Work item = Copy the lines below exactly as they appear, leaving out the pictures.

Data to examine =
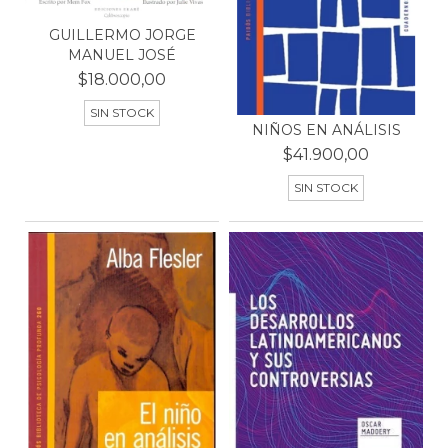
GUILLERMO JORGE
MANUEL JOSÉ
$18.000,00
SIN STOCK
NIÑOS EN ANÁLISIS
$41.900,00
SIN STOCK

Result of the task =
GUILLERMO JORGE
MANUEL JOSÉ
$18.000,00
SIN STOCK
NIÑOS EN ANÁLISIS
$41.900,00
SIN STOCK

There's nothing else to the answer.